Tag Archives: Maroon

Maroon: Donal agus Jimmy is out today!

I am very excited to say that my Color Box novella, Maroon: Donal agus Jimmy, is out today! I’ve been either out of town for GayRomLit or trying to recover from GayRomLit, so I’ll be scurrying around, getting all the information posted here and there.

It’s been quite some time since I’ve offered an historical, so those of you accustomed to forest rangers, skiers, and chefs are going to be seeing a new side of my writing. Shipbuilders and their ships, and a tune or two.

I hope you enjoy!

Find it here, at Torquere.

A Cover for Maroon!

The little tidbits I’ve been mentioning about ship-building are coming closer to showing up in a story.  I received the cover art for my upcoming Color Box novella, Maroon: Donal agus Jimmy. It really evokes the period and the place, which is a ship yard in 1911-1912 Belfast. There’s a ship in the background, so 2 points for anyone who can put a name to it.

Color Box: Maroon

Sorry for not being around much — I’ve been hip deep in a WIP that has been both a joy and a trial. This is the first story that’s had an external deadline before it ever left the house, and it’s mortifying that I had to ask for a little more time. My editor, bless her, was understanding, and I, with a HUGE sigh of relief, was able to wrap the story in less time than she gifted me with.

Why a joy? Why a trial? Same reasons for both. I got so interested in the material that the research grew exponentially.

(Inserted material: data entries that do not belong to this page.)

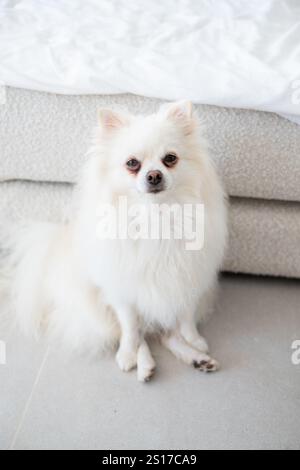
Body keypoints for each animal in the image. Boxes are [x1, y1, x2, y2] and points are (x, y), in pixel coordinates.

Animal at [0, 100, 227, 382]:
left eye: (170, 159)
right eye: (132, 163)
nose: (154, 175)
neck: (155, 214)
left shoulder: (188, 278)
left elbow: (185, 317)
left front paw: (194, 339)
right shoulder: (122, 289)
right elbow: (129, 327)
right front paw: (128, 354)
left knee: (165, 335)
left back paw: (197, 358)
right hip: (96, 307)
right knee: (136, 333)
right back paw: (143, 363)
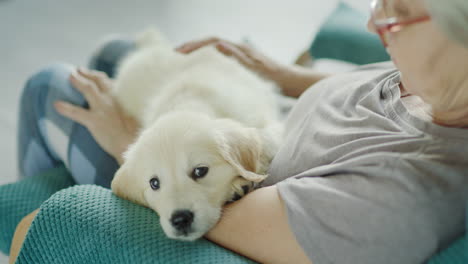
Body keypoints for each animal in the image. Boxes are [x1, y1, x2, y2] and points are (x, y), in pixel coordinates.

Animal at [111, 29, 284, 241]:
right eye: (154, 183)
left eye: (200, 171)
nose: (180, 219)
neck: (188, 101)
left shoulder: (267, 125)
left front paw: (240, 185)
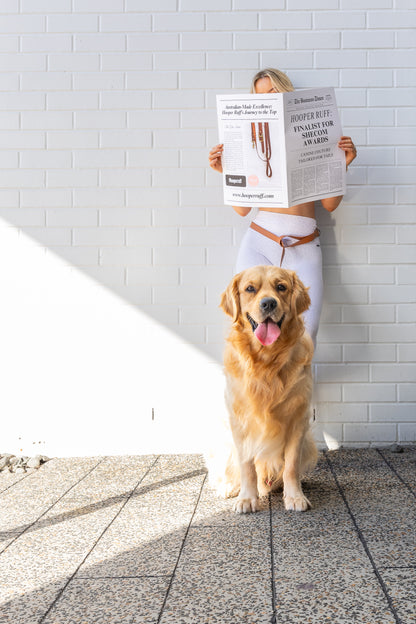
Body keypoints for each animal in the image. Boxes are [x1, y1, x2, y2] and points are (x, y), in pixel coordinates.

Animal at [218, 266, 316, 516]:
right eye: (250, 289)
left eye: (281, 287)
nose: (269, 303)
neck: (267, 361)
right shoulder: (239, 422)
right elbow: (246, 465)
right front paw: (247, 498)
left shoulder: (298, 418)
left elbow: (290, 465)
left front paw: (295, 496)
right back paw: (228, 487)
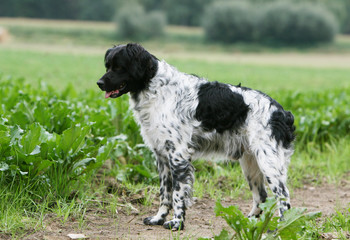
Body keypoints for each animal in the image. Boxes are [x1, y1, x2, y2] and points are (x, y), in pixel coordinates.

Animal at [98, 43, 296, 231]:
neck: (157, 89)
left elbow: (177, 194)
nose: (99, 83)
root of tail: (282, 113)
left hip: (268, 162)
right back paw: (248, 223)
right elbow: (164, 193)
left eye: (119, 67)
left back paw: (281, 227)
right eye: (107, 66)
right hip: (250, 163)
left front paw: (177, 223)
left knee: (283, 196)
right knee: (261, 196)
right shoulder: (162, 156)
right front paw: (158, 218)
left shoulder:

One effect is that I am now the proud owner of about a dozen reference books, varying from pop-up 3-D illustrations (and OMG is that sort of thing helpful) to reprints of photographs more than a hundred years old (essential when trying to decipher styles of facial hair)  to political and sociological tomes. One of those was so enormous that when I fell asleep with it on the bed, I thought it was my eighteen pound cat keeping me from rolling over.  I still can’t say I understand the finer undercurrents of the politics, but the demographics were clear, and a real eye-opener. I discovered I had a very south-and-western-county, agricultural and fifty years out of date view of the entire country. The story is set in Belfast by necessity, and this urban area, one of the industrial powerhouses of the world at that time, bears little resemblance to Sligo or Roscommon, or any place with a name that appears more frequently in titles of tunes.  The resulting story may shake up similar perceptions in the readers.

Good thing bookmarks to websites don’t take up any room to speak of; I have a lot of them. Forums dedicated to the industry I was researching, historical societies, personal sites by people who lived in the type of housing I needed to describe. Now and then I would trade some bit of my knowledge for information, swapping song lyrics for lists of what the engine room crews ate, and where, because you certainly can’t bring that coal schmutz all over the ship. I met people whose breadth of knowledge astounded me, and they were generous in sharing it.

One thing leads to another in searches of this sort — I went down pathways I didn’t expect and ended up using snippets I didn’t plan for. I ended up with a wealth of details that I didn’t use, but a great many that I did. I can only hope that it makes the story richer for the readers.

I don’t have a firm pub date on this one, details as they become available.